Contribute Your Data

Modern clear-aligner planning systems succeed partly because they learn from a large base of scans, planned setups, refinements, and outcomes. OpenSource Ortho needs an open, privacy-preserving version of that evidence base. For a general user, the most helpful contributions are, from most to least useful:

1. Before-and-after STL scans: upper and lower scans from before treatment and after treatment, ideally from the same scanner/export format.
2. Progress or refinement scans: any mid-treatment scan, refinement scan, or scan taken when trays stopped tracking.
3. The intended plan in a non-proprietary form: an OpenSource Ortho plan JSON, a hand-entered summary, or notes listing stage count, wear interval, which teeth moved, attachments, IPR/spacing, and any locked teeth.
4. Outcome notes: whether refinements were needed, whether trays tracked, what changed mid-treatment, scanner model, scan units, and known scan quirks - without patient identity.
5. Initial STL scans only: still useful for segmentation, scale, mesh-quality, and arch-form benchmarks, but they cannot teach outcome prediction by themselves.
6. Optional imaging-derived anatomy: reviewed CBCT/DICOM-derived root/bone records only when you have the right to share them and PHI has been removed.

Privacy is enforced in code, not just requested. The manifest model (orthoplan/model/dataset.py) stores redacted metadata only (never mesh bytes), reduces filenames to a basename, forbids unknown fields, and has no name, date-of-birth, contact, or record-number fields by construction (locked by a test). Register a contribution locally to generate a stable spec-<uuid> id, hash each STL, and write the manifest:

orthoplan register-contribution upper.stl lower.stl \
  --arch maxillary --units mm --i-confirm-no-phi \
  --out datasets/<your-folder>/manifest.json

The --i-confirm-no-phi flag is required and asserts you have removed patient-identifying information. For long-term usefulness, put each case in a folder named by that specimen id and use standard file labels such as initial-upper.stl, initial-lower.stl, final-upper.stl, progress-01-upper.stl, and plan-summary.json. See docs/DATA_CONTRIBUTION.md for the full case-bundle standard, manifest schema, and privacy rules, and docs/SAFETY.md before sharing anything.
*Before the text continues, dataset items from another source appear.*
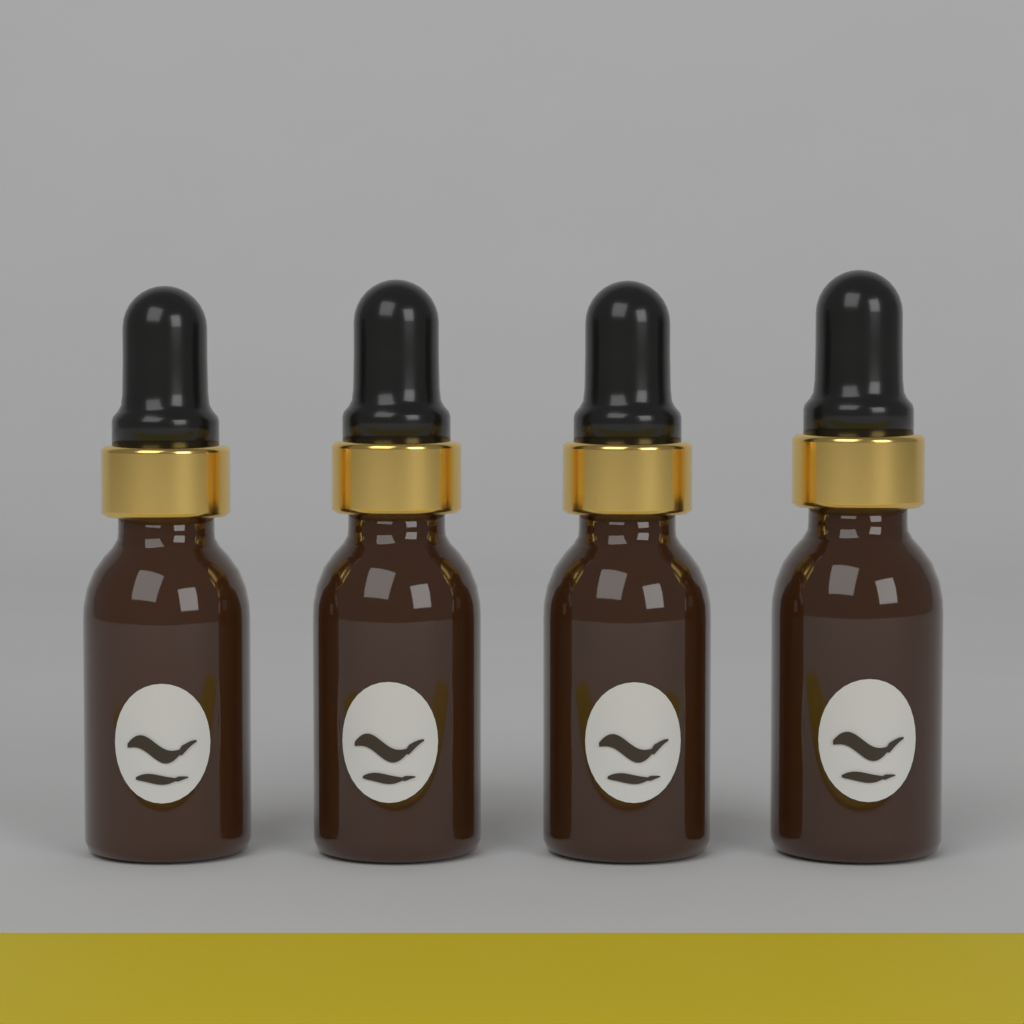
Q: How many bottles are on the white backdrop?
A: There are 4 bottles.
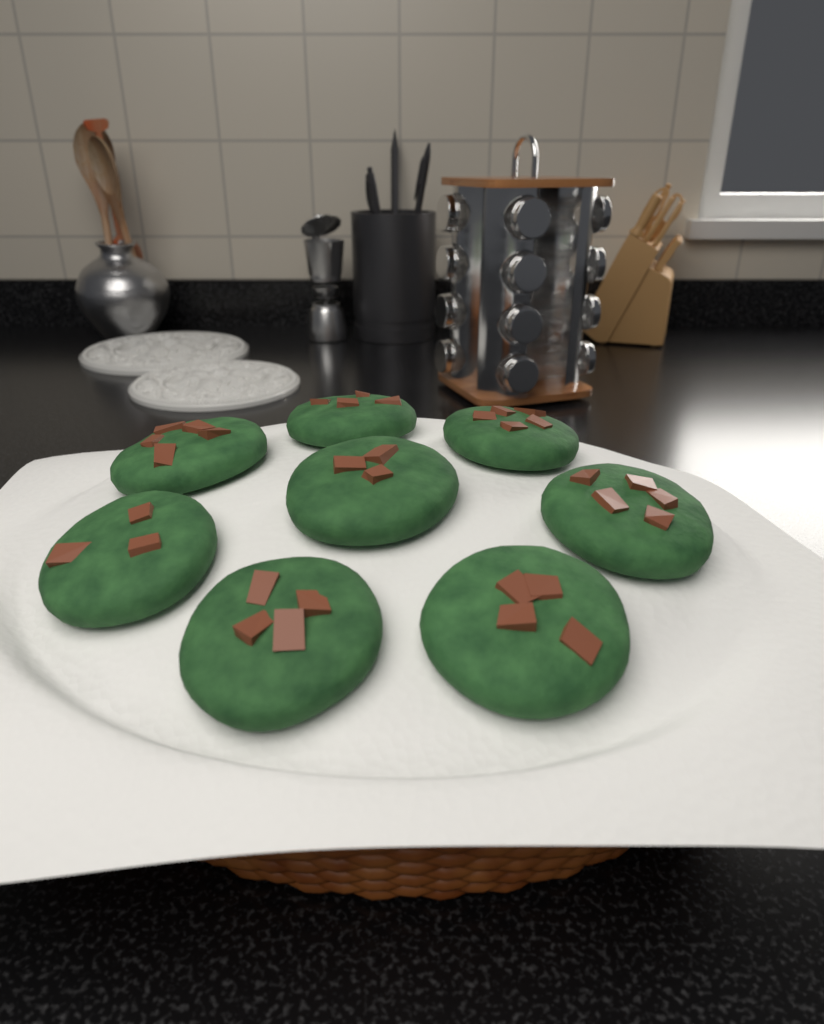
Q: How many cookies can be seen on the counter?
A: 8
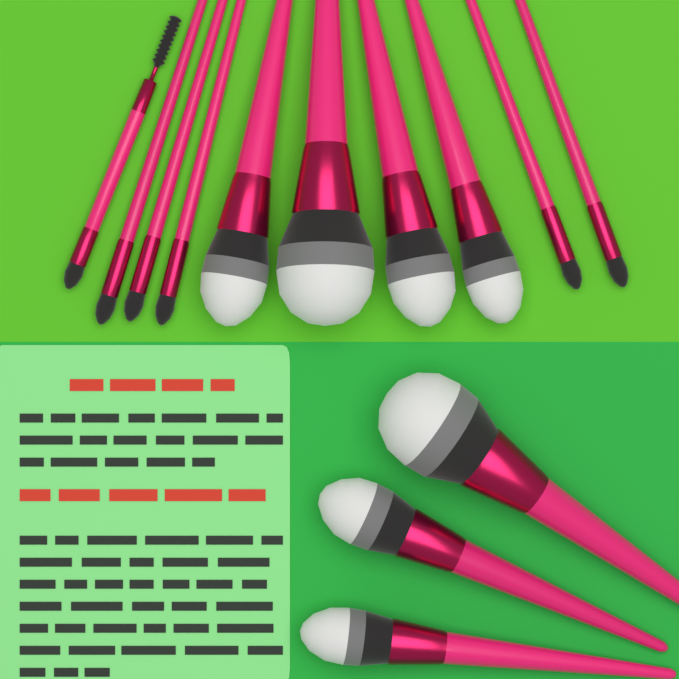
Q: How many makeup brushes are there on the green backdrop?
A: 13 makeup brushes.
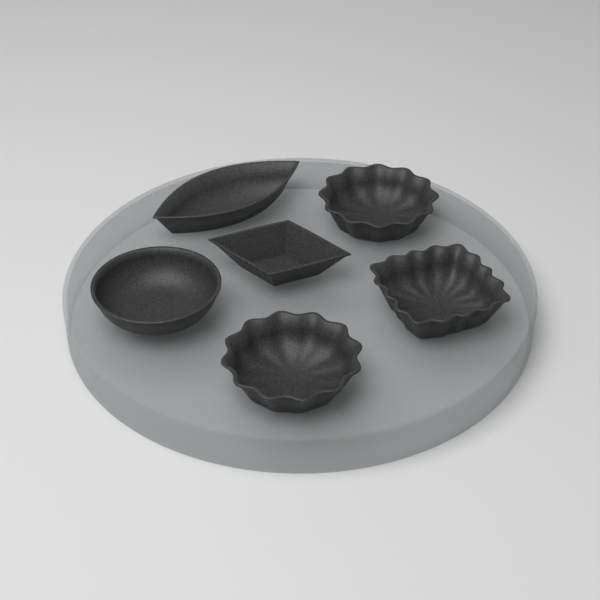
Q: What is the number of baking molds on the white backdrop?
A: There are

New to dental terminology? The Glossary explains key terms (IPR, tip, torque, crowding, FDI numbering) and includes a tooth-numbering diagram; it is also reachable in the app via the Key Terms sidebar button.

Contributing

Contributions are welcome. See CONTRIBUTING.md for the branch and pull-request conventions, the contribution-type tags, the safety rules that are enforced by code and review, and how to run the same checks CI runs. Commit history is the canonical record of changes (git log).